Feeding model responses directly into SQL, APIs, or shells without validation is like letting an intern run root commands. A single unfiltered string can inject malware or drop a database.
Models can regurgitate sensitive names, IDs, or emails if logs and prompts aren't scrubbed. In some cases, snippets of training data have also surfaced in the outputs.
Every new tool or API widens the attack surface. Overly broad permissions or poorly vetted third-party add-ons risk privilege escalation and supply chain compromise.
Chatbots only output text. Agents act on instructions: they can send emails, fetch URLs, or execute code. That means a successful prompt injection doesn't just trick the model into saying something—it tricks it into doing something. Small exploits suddenly carry outsized, real-world impact.
These aren't theoretical. One research team recently showed how a hidden instruction in a web article could get an AI agent to scrape and exfiltrate email data. In another case, poisoned code snippets slipped into a developer assistant led to unsafe shell execution. These aren't bugs in the models; they are design flaws in how we deploy them.

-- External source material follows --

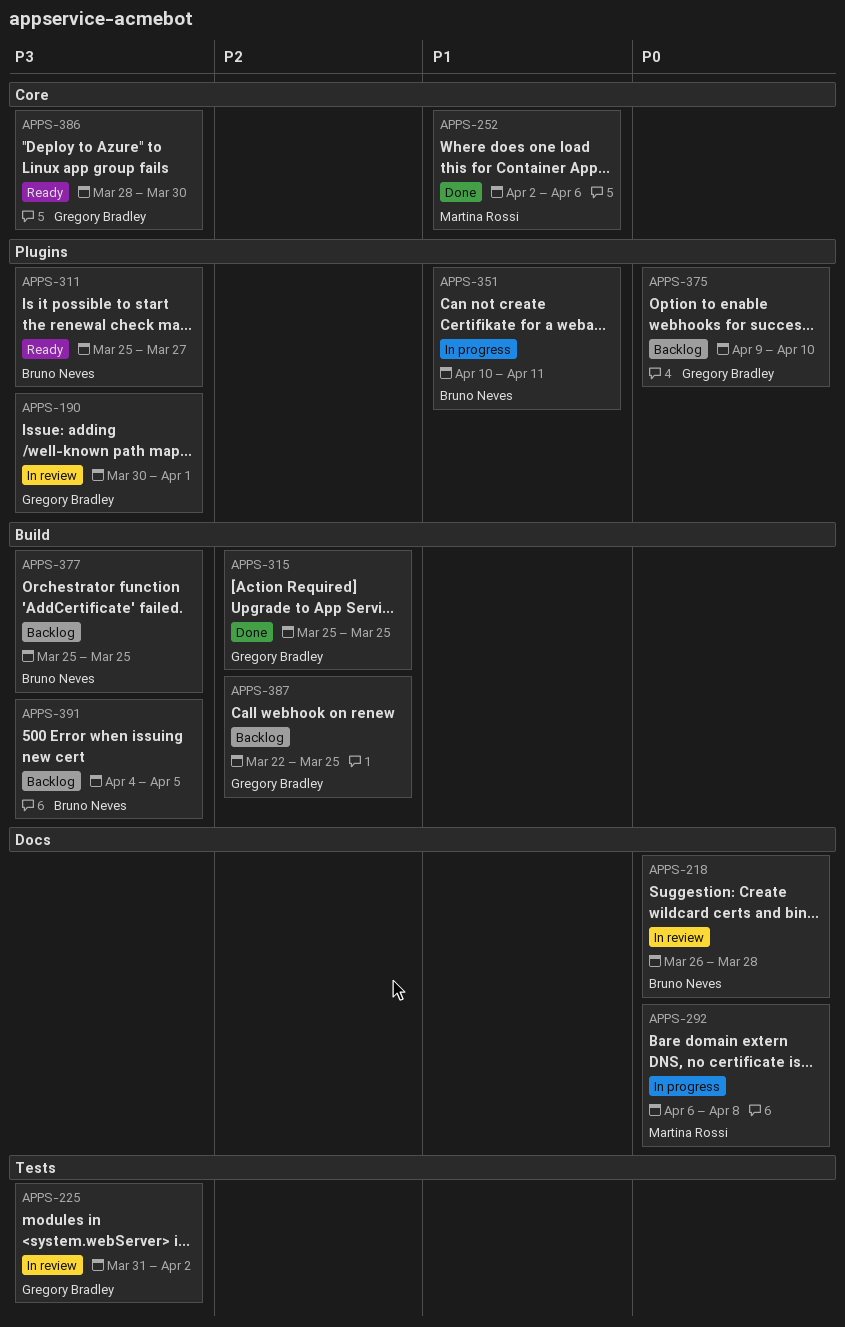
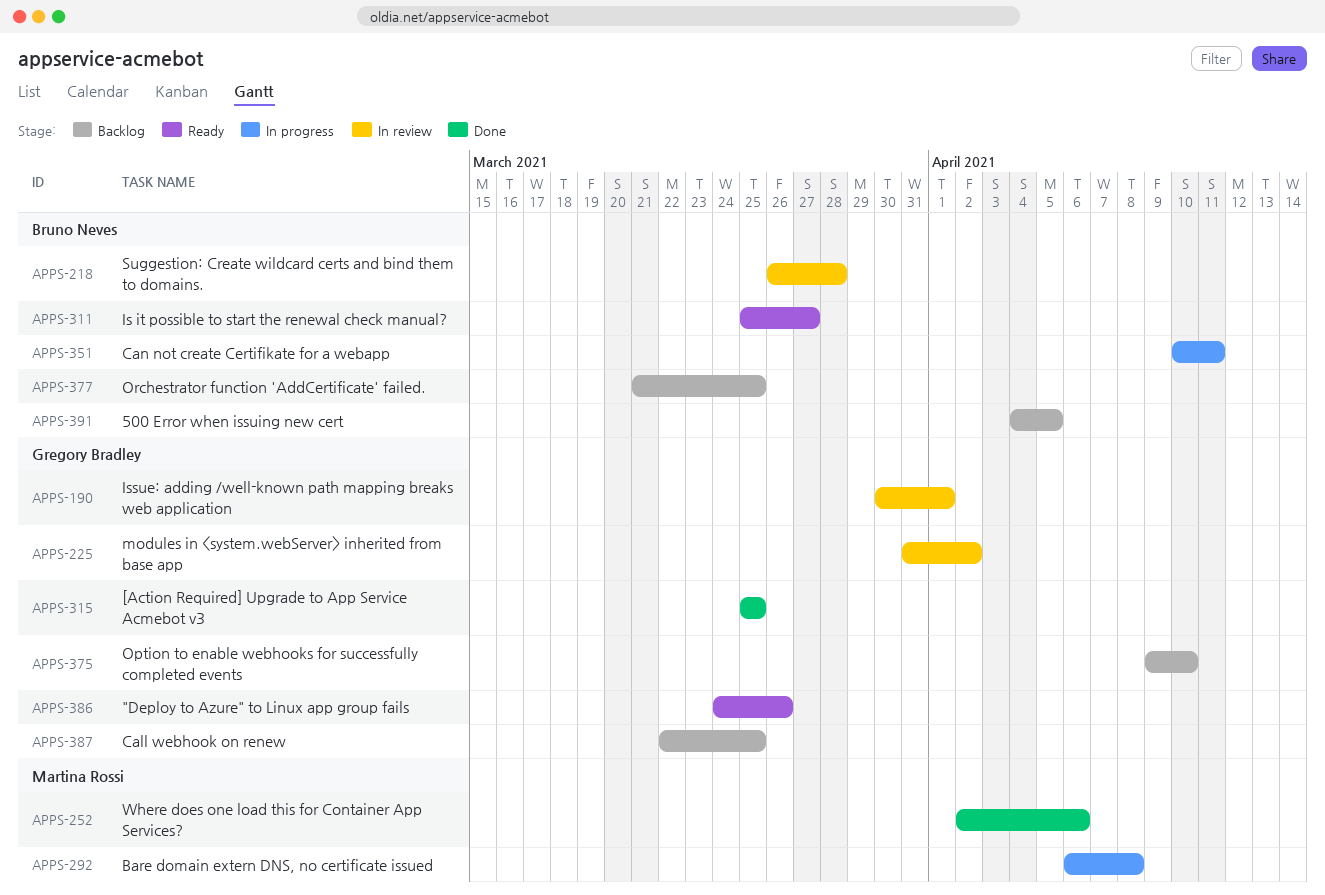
APPS-377, start: Mar 25 -> Mar 21
APPS-386, start: Mar 28 -> Mar 24
APPS-386, due: Mar 30 -> Mar 26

It's tempting to hope for a single fix—a stricter filter, a smarter model. But GenAI security in 2025 looks a lot like web security in the 2000s: attackers are endlessly creative, and defenders need layered controls. The right strategy is not to chase perfection; it is prevention where possible, fast detection when things slip through, and strict limits on how much damage one exploit can cause.
AI is no longer just about words on a screen. In 2025, models can browse, buy, schedule, and approve. That speed is powerful, but it also accelerates mistakes and attacks. The winners won't be the companies with the flashiest features. They'll be the ones who deploy GenAI safely, with guardrails baked in from day one. Because in this new era, the real differentiator isn't what your AI can do—it's what you've done to keep it from being turned against you.